1. All residents received care in accordance with their plan of care and attending physician orders.

2. The Clinical Leadership Team and scheduler review the schedule daily. In the event of call offs the facility follows staffing policies including exhausting all possible replacements from internal staffing pool and contracted agency staff. Facility continues to offer incentives, coordinate staffing schedules, and replace call-offs per policy while actively continuing to hire for all open positions and additional pool staff.

3. Nursing Administration have been educated on the 7/1/2024 Nursing Ratios and the importance of maintaining the schedule as posted.

4. To monitor and maintain ongoing compliance the DON or designee will audit staffing weekly x4 weeks then monthly for two months.
Results will be taken to the QAPI for review and revision as needed.

§ 211.12(i)(2) LICENSURE Nursing services.:State only Deficiency.
(2) Effective July 1, 2024, the total number of hours of general nursing care provided in each 24-hour period shall, when totaled for the entire facility, be a minimum of 3.2 hours of direct resident care for each resident.

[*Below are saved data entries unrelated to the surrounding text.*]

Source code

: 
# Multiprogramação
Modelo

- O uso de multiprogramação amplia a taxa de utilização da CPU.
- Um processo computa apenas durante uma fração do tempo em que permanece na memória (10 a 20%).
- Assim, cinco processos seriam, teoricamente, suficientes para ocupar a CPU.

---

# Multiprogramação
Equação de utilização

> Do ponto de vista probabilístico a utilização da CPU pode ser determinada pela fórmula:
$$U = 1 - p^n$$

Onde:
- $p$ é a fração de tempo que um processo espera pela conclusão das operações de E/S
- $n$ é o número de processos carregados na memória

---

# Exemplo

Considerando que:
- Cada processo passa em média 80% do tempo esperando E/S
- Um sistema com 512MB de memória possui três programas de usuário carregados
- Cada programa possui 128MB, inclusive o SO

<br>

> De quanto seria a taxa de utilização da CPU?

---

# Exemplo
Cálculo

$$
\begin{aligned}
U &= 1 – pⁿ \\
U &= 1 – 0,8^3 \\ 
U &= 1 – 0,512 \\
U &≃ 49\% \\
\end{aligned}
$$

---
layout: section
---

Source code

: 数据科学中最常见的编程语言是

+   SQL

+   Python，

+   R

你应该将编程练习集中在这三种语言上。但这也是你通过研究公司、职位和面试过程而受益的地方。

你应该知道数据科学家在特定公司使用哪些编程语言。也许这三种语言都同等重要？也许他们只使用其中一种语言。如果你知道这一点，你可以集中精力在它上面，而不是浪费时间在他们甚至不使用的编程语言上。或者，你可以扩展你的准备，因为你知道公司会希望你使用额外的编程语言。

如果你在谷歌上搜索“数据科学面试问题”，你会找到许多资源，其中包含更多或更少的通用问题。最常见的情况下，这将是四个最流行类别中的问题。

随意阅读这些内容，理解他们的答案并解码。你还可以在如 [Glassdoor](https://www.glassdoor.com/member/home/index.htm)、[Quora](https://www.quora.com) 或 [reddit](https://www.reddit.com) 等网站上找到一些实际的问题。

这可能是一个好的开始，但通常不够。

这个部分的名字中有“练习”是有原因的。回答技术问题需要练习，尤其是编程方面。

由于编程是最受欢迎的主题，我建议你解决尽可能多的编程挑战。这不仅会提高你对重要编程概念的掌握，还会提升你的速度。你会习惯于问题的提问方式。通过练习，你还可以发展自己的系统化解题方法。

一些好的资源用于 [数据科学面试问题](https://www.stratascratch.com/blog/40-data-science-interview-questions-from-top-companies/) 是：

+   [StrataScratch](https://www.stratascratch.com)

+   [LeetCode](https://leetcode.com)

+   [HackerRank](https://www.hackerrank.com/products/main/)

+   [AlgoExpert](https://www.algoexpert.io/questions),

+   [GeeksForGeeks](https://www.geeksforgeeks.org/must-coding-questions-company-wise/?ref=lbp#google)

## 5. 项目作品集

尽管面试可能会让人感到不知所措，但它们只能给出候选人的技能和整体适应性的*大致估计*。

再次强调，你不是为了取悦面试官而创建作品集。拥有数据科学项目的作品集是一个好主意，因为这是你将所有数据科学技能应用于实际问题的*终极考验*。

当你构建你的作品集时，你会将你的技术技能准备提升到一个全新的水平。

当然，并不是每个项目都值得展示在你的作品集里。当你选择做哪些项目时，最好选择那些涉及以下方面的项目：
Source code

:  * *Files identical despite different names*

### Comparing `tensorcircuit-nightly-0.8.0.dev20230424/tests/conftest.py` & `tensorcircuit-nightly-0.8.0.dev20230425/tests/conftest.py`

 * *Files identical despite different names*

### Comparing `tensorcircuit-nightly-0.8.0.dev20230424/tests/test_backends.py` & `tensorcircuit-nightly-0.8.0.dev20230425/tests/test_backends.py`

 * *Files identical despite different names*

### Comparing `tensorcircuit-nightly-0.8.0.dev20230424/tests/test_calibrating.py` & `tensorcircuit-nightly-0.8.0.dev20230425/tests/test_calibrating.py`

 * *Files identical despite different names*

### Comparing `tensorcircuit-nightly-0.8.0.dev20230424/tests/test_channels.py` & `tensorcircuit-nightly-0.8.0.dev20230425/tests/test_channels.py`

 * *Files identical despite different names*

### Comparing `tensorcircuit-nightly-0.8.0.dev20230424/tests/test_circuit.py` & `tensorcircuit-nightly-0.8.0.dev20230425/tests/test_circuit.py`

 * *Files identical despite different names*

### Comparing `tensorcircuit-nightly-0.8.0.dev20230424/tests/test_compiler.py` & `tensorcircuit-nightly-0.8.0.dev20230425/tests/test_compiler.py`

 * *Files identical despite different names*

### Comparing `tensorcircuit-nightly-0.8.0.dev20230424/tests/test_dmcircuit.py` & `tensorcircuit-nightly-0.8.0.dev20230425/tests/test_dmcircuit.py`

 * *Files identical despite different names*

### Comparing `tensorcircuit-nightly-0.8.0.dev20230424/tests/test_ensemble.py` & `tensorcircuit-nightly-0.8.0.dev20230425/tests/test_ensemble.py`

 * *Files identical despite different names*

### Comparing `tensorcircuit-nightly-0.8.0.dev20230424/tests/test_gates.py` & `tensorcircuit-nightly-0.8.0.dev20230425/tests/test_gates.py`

Observations: Based on review of nursing time schedules and staff interviews it was determined that the facility administrative staff failed to provide the minimum number of general nursing hours to each resident in a 24-hour period on 1 of 21 days (1/4/26). Findings include: Review of the nursing schedules and census information for the weeks of 1/2/26 through 1/22/26, revealed that the facility failed to maintain 3.20 hours of general nursing care to each resident in a 24-hour period on the following dates: -1/4/26, Census 164. PPD 2.96. During an interview on 1/23/26, at approximately 4:00 p.m. the Director of Nursing (DON) confirmed that the facility failed to provide the minimum number of general nursing hours to each resident in a 24-hour period on 1 of 21 days.
 Plan of Correction - To be completed: 02/25/2026

1. All residents received care in accordance with their plan of care and attending physician orders.

2. The Clinical Leadership Team and scheduler review the schedule daily. In the event of call offs the facility follows staffing policies including exhausting all possible replacements from internal staffing pool and contracted agency staff. Facility continues to offer incentives, coordinate staffing schedules, and replace call-offs per policy while actively continuing to hire for all open positions and additional pool staff.

3. Nursing Administration have been educated on the 7/1/2024 minimum HPPD and the importance of maintaining the schedule as posted.

4. To monitor and maintain ongoing compliance the DON or designee will audit staffing weekly x4 weeks then monthly for two months.
Results will be taken to the QAPI for review and revision as needed.